Wed, Nov 03, 2004 - Page 3 News List

Stability essential for cross-strait peace: academic

PRECONDITIONS Taipei and Beijing must engage in dialogue in order to build trust so that future agreements can be reached, a former Asia director of the NSC said


Cross-strait dialogue should focus on stabilizing relations between Taiwan and China by addressing the fundamental lack of trust between the two countries, former senior US director for Asian affairs at the National Security Council (NSC) Kenneth Lieberthal said yesterday morning, citing concern about the possibility of military conflict in the Taiwan Strait.

"The way to stabilize [relations] is to work on concrete issues, one after the other, and build up trust ? I think at the core remains an underlying issue of fundamental mistrust," Lieberthal said.

Lieberthal was quick to add, however, that the agreement would have to be forged by Taiwan and China, saying that the US could only act to encourage the process. He also said the US would not "simply drop the TRA [Taiwan Relations Act] if an interim agreement were put into force, indicating that the US would not withhold arms sales to Taiwan under those circumstances.

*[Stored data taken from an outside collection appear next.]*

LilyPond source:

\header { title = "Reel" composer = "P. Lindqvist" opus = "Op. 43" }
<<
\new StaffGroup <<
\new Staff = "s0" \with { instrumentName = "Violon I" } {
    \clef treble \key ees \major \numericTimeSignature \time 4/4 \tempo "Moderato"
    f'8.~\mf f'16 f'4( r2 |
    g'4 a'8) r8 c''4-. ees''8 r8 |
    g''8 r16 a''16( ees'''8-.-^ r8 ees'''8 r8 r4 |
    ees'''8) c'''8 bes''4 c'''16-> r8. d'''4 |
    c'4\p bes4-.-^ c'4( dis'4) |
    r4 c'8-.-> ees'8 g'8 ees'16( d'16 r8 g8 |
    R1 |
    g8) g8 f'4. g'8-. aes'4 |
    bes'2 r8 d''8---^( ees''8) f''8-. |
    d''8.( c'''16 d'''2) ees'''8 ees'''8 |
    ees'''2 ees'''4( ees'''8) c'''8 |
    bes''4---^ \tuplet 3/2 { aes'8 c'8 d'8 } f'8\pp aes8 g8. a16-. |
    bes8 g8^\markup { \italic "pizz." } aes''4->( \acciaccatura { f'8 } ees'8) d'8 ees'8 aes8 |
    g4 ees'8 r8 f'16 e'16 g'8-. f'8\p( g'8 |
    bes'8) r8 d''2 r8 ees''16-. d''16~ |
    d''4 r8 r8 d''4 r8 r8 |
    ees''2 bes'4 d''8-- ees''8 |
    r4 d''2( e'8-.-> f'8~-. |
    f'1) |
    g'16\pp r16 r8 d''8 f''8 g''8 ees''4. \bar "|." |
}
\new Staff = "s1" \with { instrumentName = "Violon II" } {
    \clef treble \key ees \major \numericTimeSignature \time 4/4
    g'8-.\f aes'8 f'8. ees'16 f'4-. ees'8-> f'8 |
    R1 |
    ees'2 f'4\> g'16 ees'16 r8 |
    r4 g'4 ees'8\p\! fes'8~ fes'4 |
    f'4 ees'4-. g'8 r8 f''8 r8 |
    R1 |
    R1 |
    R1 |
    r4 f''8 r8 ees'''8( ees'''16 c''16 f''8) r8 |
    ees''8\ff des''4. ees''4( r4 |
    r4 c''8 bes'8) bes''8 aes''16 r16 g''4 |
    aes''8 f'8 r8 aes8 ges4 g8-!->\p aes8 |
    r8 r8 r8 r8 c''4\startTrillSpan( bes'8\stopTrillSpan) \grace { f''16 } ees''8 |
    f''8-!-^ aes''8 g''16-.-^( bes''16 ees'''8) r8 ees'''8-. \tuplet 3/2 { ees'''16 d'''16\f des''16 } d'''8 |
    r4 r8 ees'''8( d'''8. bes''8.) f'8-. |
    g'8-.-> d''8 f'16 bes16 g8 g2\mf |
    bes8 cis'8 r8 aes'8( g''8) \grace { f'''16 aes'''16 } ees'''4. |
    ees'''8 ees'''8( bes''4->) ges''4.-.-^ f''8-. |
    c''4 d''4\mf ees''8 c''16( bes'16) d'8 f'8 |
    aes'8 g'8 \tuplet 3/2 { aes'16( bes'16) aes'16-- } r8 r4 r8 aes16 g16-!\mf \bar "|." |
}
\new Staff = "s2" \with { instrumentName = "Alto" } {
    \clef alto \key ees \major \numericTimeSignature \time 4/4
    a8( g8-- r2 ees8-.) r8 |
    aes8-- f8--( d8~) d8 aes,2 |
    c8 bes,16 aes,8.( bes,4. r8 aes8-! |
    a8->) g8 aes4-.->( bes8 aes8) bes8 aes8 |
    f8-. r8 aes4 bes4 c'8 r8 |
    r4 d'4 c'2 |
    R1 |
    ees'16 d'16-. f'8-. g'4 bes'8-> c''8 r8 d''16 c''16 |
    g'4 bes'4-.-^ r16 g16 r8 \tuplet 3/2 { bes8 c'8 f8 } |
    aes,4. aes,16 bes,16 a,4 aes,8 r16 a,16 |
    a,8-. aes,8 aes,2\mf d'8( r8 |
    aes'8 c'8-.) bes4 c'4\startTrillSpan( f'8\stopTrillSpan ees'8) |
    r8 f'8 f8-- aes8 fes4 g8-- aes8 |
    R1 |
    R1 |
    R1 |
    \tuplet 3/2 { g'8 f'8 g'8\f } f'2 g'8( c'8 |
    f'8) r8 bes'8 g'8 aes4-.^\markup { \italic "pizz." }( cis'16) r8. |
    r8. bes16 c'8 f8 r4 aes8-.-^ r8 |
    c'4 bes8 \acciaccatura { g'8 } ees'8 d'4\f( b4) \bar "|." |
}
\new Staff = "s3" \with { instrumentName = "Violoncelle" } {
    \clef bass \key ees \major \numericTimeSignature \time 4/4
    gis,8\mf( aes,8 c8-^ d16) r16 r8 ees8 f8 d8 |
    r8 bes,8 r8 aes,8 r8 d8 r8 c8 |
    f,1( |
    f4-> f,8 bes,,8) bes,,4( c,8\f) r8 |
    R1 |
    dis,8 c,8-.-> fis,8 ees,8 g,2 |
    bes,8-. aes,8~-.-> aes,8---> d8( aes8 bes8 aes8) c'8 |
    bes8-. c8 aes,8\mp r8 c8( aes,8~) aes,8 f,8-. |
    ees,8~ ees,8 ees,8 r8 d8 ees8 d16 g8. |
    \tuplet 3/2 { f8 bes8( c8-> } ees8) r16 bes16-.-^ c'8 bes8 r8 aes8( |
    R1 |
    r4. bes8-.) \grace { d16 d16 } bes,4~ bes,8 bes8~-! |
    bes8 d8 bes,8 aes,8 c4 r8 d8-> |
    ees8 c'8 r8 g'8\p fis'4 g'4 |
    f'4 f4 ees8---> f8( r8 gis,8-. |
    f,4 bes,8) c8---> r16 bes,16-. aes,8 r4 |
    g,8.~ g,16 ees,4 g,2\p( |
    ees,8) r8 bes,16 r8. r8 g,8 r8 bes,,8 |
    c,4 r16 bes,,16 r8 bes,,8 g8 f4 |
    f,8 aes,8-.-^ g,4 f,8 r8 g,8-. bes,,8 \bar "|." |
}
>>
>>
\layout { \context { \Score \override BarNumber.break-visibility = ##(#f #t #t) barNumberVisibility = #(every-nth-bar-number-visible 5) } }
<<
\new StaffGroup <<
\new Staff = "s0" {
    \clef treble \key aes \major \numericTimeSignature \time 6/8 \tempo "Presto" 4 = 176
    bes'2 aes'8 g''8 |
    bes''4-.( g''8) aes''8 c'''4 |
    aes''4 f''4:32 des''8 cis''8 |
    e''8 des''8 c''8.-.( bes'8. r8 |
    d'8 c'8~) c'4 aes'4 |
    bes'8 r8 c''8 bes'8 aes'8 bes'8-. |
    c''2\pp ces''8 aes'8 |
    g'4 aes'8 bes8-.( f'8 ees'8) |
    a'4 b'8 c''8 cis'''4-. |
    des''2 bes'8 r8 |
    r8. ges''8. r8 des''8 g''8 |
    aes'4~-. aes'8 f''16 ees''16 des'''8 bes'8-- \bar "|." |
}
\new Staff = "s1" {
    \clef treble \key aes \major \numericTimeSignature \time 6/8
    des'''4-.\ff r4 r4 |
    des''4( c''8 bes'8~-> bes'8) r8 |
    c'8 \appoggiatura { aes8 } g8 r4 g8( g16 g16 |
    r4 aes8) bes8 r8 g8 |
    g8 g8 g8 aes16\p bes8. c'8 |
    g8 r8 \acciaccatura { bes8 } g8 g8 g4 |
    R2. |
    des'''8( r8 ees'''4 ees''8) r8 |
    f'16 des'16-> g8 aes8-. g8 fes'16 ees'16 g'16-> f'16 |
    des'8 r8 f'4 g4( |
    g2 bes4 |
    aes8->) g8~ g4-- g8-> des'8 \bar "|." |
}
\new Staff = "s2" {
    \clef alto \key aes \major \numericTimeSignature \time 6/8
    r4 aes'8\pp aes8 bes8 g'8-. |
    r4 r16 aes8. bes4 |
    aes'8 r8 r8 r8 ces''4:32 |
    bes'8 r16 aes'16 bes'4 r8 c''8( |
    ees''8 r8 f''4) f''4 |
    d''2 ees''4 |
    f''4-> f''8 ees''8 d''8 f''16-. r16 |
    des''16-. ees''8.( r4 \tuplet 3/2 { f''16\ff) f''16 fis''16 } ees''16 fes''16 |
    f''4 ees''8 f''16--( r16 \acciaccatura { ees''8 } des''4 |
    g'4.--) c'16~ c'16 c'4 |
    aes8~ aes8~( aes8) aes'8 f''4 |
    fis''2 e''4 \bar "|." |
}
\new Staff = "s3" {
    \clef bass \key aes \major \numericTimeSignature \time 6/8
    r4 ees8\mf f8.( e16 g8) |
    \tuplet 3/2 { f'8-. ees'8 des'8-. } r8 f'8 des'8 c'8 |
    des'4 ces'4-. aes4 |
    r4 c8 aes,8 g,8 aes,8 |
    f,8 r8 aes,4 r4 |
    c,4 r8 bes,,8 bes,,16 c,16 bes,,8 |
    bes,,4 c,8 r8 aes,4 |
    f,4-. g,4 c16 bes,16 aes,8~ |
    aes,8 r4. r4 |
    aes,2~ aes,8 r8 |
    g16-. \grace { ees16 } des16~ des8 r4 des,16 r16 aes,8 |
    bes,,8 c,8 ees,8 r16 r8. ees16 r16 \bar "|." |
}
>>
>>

Lieberthal elaborated on the role that the international community could play in the process.

Lieberthal pointed to the international community's role in ensuring that commitments made by both sides of the Strait are credible.

"Taipei may need all major countries to take the matter seriously [if Beijing uses force]. Beijing may require that Taiwan promise not to declare independence during [the negotiation] period, and all countries would cut ties with Taiwan if it does this," he said.

Lieberthal, currently a visiting fellow at the Brookings Institution, was the keynote speaker at a conference on grassroots democracy and local government in China during the reform era. The conference was organized by the Mainland Affairs Council (MAC), National Chengchi University, and the Chinese Association of Political Science.

MAC Chairman Joseph Wu (吳釗燮) also compared President Chen Shui-bian's (陳水扁) "peace and stability framework" with the concept of an "interim agreement," saying yesterday that its conceptual framework was similar to that of Lieberthal's proposal.

In a recent editorial in the Washington Post in April, Lieber-thal and co-author David Lampton, a China Studies professor at Johns Hopkins University, referred to the establishment of a "stability framework," but made no mention of an "interim agreement."

However, the editorial did point out that an agreement on the principles of the stability framework must be approved by the US, China and Taiwan.

In China's May 17 statement, the Office for Taiwan Affairs also re-ferred to a "framework for peace-ful, stable and growing cross-strait relations."

Lieberthal also explained that his proposal for an "interim agreement" -- introduced over seven years ago -- had not taken unification as the ultimate goal, as had been widely reported by the media at the time.

"[The proposal] was totally misreported in Taiwan. It is absolutely not what I had proposed. An interim agreement for 50 years, and at the end of 50 years, there is a start of discussions about the final status," Lieberthal said, re-ferring to a proposal he had made in February 1998 in a paper on cross-strait relations.